--- Supplied records Enclosed Below ---

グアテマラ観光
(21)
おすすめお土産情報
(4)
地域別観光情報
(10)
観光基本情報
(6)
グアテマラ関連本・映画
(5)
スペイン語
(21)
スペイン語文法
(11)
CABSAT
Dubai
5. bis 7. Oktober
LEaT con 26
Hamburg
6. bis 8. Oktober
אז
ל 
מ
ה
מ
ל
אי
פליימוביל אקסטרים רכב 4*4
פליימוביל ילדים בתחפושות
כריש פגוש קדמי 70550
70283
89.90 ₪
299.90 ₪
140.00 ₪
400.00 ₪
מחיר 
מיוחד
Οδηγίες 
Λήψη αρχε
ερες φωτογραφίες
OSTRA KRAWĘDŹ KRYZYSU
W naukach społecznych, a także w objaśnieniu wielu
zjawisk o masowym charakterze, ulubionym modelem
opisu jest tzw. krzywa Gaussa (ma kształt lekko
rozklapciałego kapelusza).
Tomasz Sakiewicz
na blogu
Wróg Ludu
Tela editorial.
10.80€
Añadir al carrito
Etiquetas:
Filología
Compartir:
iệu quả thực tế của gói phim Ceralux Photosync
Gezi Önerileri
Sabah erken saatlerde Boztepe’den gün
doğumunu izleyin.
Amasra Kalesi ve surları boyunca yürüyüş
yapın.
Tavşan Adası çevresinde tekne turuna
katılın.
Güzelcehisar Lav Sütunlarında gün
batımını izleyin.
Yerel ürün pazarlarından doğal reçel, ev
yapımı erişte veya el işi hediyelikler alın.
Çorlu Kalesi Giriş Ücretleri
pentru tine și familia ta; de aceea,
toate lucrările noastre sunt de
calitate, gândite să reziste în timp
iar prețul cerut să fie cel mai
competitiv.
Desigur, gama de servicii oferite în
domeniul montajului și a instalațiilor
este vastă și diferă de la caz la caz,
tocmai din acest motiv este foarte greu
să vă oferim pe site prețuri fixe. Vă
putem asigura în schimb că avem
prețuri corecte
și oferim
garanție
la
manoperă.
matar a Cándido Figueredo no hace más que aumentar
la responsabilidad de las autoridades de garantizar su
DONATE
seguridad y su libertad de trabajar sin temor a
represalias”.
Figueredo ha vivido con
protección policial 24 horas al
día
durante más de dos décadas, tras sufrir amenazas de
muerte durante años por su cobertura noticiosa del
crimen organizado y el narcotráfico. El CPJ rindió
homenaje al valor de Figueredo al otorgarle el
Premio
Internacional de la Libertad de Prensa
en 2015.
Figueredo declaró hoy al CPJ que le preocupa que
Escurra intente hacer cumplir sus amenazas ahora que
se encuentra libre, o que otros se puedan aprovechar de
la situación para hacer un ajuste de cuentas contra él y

--- End of Enclosed Supplied records ---
--- Supplied records Enclosed Below ---

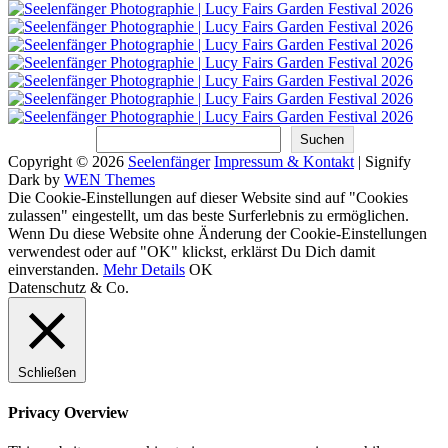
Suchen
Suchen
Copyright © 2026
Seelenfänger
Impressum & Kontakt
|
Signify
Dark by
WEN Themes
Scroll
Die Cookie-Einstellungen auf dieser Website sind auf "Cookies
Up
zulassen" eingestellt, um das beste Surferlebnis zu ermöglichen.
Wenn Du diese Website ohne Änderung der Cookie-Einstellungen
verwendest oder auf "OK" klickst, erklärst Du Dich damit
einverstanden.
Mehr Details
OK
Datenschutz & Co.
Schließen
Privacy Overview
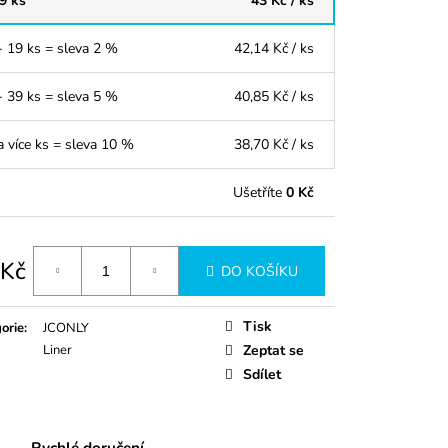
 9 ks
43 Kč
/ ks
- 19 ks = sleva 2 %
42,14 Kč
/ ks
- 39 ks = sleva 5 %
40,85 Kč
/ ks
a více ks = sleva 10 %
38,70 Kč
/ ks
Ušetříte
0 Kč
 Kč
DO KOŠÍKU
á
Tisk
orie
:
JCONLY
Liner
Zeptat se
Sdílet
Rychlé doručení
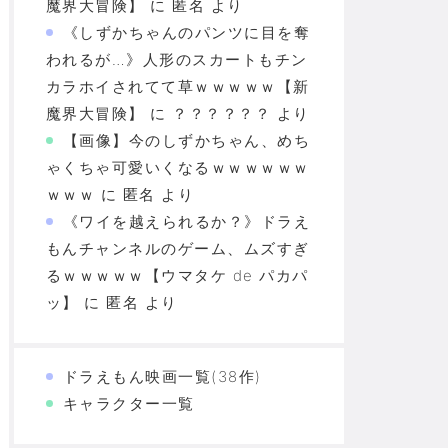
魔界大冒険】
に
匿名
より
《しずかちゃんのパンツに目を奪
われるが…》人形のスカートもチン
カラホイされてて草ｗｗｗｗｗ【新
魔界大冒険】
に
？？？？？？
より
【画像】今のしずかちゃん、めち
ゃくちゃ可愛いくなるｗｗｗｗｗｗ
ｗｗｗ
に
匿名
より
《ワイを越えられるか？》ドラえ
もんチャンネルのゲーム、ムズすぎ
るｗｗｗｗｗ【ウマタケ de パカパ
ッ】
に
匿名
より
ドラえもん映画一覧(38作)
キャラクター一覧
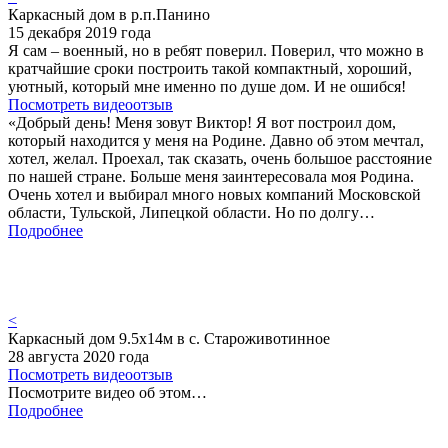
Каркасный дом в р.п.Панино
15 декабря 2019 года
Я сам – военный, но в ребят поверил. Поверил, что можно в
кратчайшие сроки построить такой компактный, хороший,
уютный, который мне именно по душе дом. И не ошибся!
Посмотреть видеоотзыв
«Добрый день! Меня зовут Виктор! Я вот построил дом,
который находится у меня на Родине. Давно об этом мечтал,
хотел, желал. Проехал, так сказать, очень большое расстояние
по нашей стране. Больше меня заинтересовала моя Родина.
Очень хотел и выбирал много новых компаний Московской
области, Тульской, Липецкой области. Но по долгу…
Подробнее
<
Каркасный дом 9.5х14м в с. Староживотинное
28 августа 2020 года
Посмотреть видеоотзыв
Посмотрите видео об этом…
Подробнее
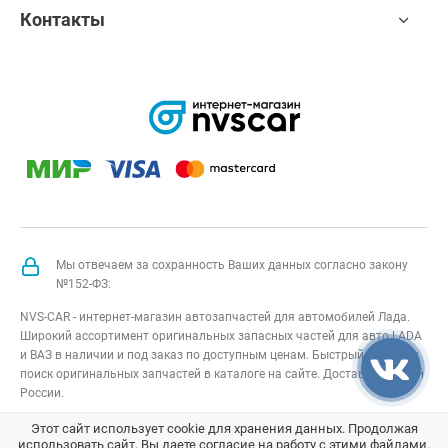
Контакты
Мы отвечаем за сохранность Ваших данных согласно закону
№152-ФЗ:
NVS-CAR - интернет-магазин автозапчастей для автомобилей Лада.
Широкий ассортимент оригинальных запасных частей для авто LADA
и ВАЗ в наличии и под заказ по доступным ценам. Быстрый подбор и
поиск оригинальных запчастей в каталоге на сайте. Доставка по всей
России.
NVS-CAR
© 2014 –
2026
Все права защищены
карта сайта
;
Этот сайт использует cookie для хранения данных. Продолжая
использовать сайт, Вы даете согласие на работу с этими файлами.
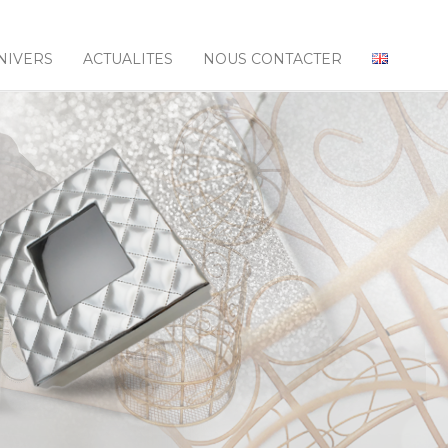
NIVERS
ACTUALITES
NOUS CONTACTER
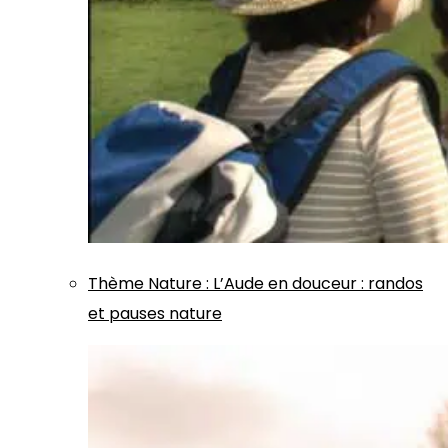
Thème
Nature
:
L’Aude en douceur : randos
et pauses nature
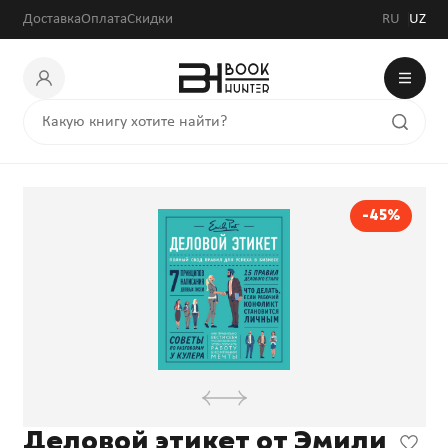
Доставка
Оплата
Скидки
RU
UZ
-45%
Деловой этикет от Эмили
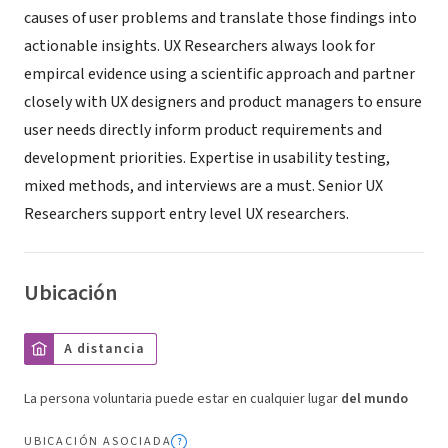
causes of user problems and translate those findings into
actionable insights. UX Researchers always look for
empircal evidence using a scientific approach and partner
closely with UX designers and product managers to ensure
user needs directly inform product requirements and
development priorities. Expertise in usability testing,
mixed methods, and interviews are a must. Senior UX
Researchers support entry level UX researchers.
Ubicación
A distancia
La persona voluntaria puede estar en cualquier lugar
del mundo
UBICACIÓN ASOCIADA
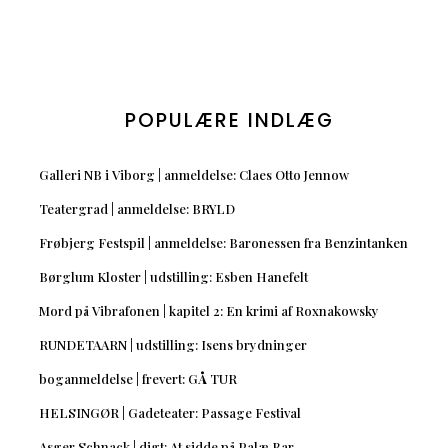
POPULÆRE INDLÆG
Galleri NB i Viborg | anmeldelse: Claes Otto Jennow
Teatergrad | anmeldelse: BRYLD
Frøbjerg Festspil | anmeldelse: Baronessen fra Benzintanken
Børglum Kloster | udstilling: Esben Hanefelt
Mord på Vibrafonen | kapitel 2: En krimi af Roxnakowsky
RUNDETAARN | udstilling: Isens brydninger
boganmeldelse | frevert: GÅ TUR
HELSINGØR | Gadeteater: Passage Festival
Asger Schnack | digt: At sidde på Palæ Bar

--- End of Enclosed Supplied records ---
--- Supplied records Enclosed Below ---

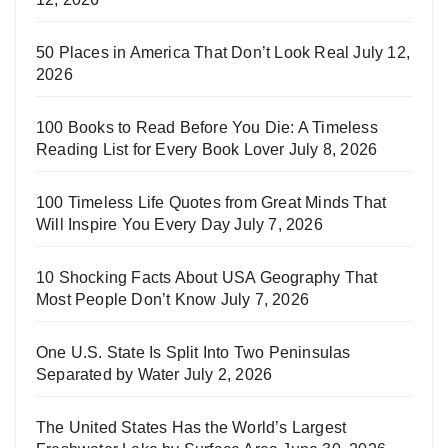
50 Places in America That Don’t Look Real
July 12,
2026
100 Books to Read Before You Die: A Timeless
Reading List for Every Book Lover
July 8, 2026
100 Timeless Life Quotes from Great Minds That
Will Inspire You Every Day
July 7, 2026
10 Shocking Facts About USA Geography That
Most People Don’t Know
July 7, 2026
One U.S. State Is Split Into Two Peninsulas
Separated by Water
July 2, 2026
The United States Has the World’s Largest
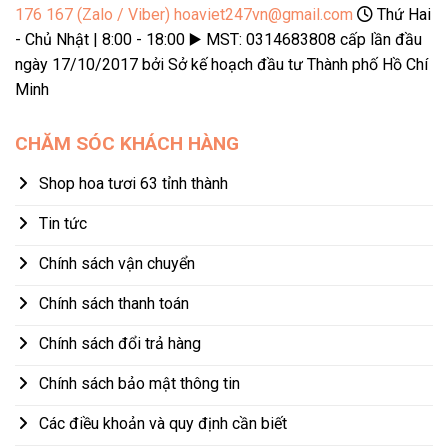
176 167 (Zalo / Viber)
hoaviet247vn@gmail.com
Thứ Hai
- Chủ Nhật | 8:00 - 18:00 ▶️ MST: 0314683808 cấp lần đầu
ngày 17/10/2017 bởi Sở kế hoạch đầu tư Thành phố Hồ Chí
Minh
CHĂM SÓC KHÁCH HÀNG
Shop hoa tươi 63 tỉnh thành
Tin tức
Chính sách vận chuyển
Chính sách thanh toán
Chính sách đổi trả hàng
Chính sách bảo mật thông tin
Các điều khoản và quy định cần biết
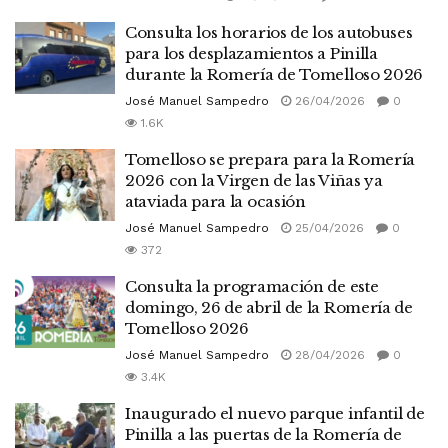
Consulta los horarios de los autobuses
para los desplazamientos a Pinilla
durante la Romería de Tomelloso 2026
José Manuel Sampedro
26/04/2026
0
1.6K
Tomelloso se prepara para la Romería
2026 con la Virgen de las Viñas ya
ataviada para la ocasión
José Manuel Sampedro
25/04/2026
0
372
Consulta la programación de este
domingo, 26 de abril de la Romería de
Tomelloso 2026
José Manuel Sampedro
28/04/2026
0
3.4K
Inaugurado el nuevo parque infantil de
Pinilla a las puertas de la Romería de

--- End of Enclosed Supplied records ---

Print the lines above from the one with "Tomelloso se prepara para la Romería" through the one with "Pinilla a las puertas de la Romería de", both included, exactly as written and nothing more.

Final answer →
Tomelloso se prepara para la Romería
2026 con la Virgen de las Viñas ya
ataviada para la ocasión
José Manuel Sampedro
25/04/2026
0
372
Consulta la programación de este
domingo, 26 de abril de la Romería de
Tomelloso 2026
José Manuel Sampedro
28/04/2026
0
3.4K
Inaugurado el nuevo parque infantil de
Pinilla a las puertas de la Romería de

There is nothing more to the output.